Salta al contenuto principale
Passa alla visualizzazione normale.

SIMONA TODARO

A Km-scale Cretaceous slope in western Sicily (Italy)

  • Autori: Randazzo, V; Cacciatore, MS; Todaro, S; Zarcone, G; Di Stefano, P
  • Anno di pubblicazione: 2017
  • Tipologia: Abstract in atti di convegno pubblicato in rivista
  • OA Link: http://hdl.handle.net/10447/243208

Abstract

Cretaceous slopes are well known from many regions of the world, since they are among the most prone depositional systems to host hydrocarbons. As far as Italy, in spite of fully described examples as the Majella and Gargano escarpments, detailed sedimentological and biostratigraphic studies from Sicily are not available, although the presence of slope carbonates of Cretaceous age in northwestern Sicily, is mentioned in several papers dealing with regional geology or geological mapping. The Cretaceous slope carbonates from this area, i.e. the San Vito Lo Capo Peninsula, belong to several thrust sheets of the Maghrebian chain. The stratigraphic setting in these tectonic units allows to reconstruct the aggradation of a thick carbonate platform during Late Triassic-earliest Jurassic, the drowning and conversion to a pelagic plateau during Pliensbachian-Toarcian and its evolution into a slope, since latest Jurassic times.
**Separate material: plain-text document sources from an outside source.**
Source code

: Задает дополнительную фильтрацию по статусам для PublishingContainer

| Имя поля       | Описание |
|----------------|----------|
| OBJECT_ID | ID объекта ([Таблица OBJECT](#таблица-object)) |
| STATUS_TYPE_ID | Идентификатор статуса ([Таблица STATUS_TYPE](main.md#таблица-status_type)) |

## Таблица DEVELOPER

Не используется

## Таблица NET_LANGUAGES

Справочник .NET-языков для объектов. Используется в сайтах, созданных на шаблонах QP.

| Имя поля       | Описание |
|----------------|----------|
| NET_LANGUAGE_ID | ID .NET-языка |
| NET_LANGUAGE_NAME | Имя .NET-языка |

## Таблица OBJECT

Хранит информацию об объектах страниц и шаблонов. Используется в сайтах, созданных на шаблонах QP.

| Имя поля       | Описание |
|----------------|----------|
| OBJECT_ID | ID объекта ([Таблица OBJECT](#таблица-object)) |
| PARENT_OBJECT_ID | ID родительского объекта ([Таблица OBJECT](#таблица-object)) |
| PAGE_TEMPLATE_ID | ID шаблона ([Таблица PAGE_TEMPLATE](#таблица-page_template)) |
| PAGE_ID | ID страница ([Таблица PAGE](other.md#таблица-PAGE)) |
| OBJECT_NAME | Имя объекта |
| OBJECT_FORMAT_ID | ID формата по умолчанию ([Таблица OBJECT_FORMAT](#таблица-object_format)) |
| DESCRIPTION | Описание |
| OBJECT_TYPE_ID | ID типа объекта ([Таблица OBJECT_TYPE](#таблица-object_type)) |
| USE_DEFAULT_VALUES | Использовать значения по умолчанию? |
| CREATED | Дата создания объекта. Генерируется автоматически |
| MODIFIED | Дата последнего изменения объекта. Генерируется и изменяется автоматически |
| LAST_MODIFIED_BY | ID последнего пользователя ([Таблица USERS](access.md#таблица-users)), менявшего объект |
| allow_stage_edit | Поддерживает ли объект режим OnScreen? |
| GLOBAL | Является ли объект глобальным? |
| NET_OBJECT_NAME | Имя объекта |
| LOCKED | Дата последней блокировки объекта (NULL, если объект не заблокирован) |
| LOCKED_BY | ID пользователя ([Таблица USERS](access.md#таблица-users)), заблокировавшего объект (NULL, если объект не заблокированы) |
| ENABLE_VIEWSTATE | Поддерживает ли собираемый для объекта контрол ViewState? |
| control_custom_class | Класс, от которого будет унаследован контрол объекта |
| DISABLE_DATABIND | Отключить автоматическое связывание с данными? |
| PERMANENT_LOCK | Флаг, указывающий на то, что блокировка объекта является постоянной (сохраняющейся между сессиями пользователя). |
The Cretaceous carbonates from this area are intensely exploited as ornamental stones since the past century and are known with the commercial name of “Perlato di Sicilia”. The wire-cutted walls of a number of quarries either active or abandoned offer the opportunity to study in detail the facies architecture along the slope and define its sedimentary evolution throughout the Cretaceous. The preliminary results of the researches, that are carried out in the frame of a PhD study on the stratigraphy and sedimentology of this depositional system, allow to document the presence of slope to toe-of-slope sediments since at least the Aptian. The facies associations consist of gravitative skeletal sediments, mostly rudist rudstones to which are intercalated debrites and thick megabreccia beds formed by rudist-bearing extraclasts. Along the succession, the presence of repeated pillow lava intercalations highlights the role of the tectonics in the slope evolution and the crustal involvement in the extensional processes that have controlled the geometry of the slope. At present the slope sediments cover an area of about 100 square kilometers, however, owing to the Maghrebian contraction, the original extension of the slope is largely underestimated. Upsection, the occurrence of pelagic, scaglia-type, sediments points to a significant reduction of the clastic supply along the slope during lower Senonian times. However, debrites with Cretaceous carbonate extra-clasts occur into the pelagic calcilutites until the Eocene.